A Brighter Outlook

Loon headquarters has been abuzz this week. “Clara has a chick”, Annie announced yesterday. “Bobcat hatched….and Baker’s chick is getting big!”, exclaimed Allison. Martha remarked, “Two Sisters-West has a chick, and the male was really aggressive in defending it from intruders”. Lyn’s report was the most impressive. “All three pairs on Pickerel have chicks,” she declared in her characteristically understated way. Although the featured photo is, as usual, one of Linda Grenzer’s from her lake, Lyn saw a similar picture on the Pickerel-West territory.

In short, loon chicks have been bursting from their shells at a rapid rate in the past week. What’s more, many pairs without chicks are sitting on eggs that have survived for two weeks or more and thus are likely to hatch soon. So the pall that hung in the air just two weeks ago has lifted. As a person who looks obsessively for the negative in any circumstance, I am somewhat at a loss.

The new field observers’ responses to the recent flurry of hatching — and my own — has exposed a telling contrast. All of my teammates are observing loon breeding behavior for the first time. Since everything is new to them, they view the hatching explosion as the norm. Having studied the loons of Oneida County for 27 prior years, though, I see the recent burst of hatches as unusual.
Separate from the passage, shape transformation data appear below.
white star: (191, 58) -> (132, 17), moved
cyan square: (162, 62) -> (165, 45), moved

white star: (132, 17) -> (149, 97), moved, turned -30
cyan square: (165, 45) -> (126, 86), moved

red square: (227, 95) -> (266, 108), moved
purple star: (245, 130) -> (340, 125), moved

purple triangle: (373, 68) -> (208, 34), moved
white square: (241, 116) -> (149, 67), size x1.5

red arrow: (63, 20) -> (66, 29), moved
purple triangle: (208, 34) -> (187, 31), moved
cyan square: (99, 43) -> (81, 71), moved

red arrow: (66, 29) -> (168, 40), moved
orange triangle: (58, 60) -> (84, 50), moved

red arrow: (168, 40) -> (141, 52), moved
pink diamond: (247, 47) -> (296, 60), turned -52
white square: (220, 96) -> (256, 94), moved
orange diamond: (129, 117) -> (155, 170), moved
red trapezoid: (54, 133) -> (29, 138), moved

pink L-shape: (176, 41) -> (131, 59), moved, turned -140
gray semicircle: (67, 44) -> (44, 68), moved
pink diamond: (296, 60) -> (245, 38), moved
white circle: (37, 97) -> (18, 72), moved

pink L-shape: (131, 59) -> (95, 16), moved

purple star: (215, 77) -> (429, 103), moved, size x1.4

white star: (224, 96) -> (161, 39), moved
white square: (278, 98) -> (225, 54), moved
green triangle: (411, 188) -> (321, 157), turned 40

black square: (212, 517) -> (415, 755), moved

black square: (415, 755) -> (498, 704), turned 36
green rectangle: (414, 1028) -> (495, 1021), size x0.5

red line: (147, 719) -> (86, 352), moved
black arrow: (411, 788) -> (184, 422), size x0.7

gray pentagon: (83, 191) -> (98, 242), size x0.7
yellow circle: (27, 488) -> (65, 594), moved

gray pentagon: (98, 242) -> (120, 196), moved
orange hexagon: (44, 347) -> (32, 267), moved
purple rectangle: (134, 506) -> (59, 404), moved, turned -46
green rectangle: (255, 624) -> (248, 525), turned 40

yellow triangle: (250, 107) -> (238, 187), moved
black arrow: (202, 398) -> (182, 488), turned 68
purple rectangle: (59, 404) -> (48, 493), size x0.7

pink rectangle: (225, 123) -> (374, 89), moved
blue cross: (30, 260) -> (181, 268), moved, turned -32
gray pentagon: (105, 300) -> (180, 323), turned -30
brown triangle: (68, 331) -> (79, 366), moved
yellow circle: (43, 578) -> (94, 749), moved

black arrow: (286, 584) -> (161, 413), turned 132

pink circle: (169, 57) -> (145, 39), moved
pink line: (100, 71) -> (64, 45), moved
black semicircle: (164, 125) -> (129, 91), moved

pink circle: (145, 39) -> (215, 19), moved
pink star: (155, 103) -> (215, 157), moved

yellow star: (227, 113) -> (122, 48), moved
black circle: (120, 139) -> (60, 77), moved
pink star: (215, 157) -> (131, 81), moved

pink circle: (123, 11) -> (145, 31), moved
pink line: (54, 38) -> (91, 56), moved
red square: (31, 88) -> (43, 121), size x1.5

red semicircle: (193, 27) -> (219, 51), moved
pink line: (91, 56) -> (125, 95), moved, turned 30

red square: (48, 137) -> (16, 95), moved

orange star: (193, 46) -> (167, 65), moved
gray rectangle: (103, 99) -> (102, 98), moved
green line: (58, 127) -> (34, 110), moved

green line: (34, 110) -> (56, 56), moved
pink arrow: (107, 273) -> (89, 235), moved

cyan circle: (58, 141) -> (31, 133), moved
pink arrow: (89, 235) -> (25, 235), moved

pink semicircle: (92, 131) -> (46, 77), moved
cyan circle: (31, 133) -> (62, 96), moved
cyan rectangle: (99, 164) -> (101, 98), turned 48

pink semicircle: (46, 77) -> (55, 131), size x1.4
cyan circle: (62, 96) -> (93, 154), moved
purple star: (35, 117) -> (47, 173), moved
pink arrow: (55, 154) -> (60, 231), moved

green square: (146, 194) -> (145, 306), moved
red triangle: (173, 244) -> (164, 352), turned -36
And having documented declining breeding success in our population over the past two decades, I was expecting more of the same in 2020. My shoulders, already drooping from carrying too many canoes since the end of May, had been drooping even more than usual in anticipation of another dismal breeding year. Although my teammates have been getting almost blasé about the popping out of many chicks across the study area, the mass emergence has got me standing a little straighter.

Let’s take a quick look, again, at how 2020 compares with 2014. In both years, over 70% of all first nests were abandoned because of black flies, so this should be an apples to apples comparison. As of July 4th, 2014, 14 pairs had chicks — 18 chicks in all — and 40 pairs were still sitting on eggs. After many recent hatches this year, there are now 22 pairs rearing 31 chicks; 25 nests are still active. If we project the likely rate of chick production from the remaining nests this year, 2020 will produce about the same number of chicks (52) that 2014 did (51). Now 2014 was a weak year, so producing the same number of chicks as 2014 is no great shakes. But 2020 looks to have about 20% more chicks reaching five weeks of age than last year. In a swoon of optimism, I am going to view the considerable improvement in loon breeding success from last to this year as the start of a promising trend.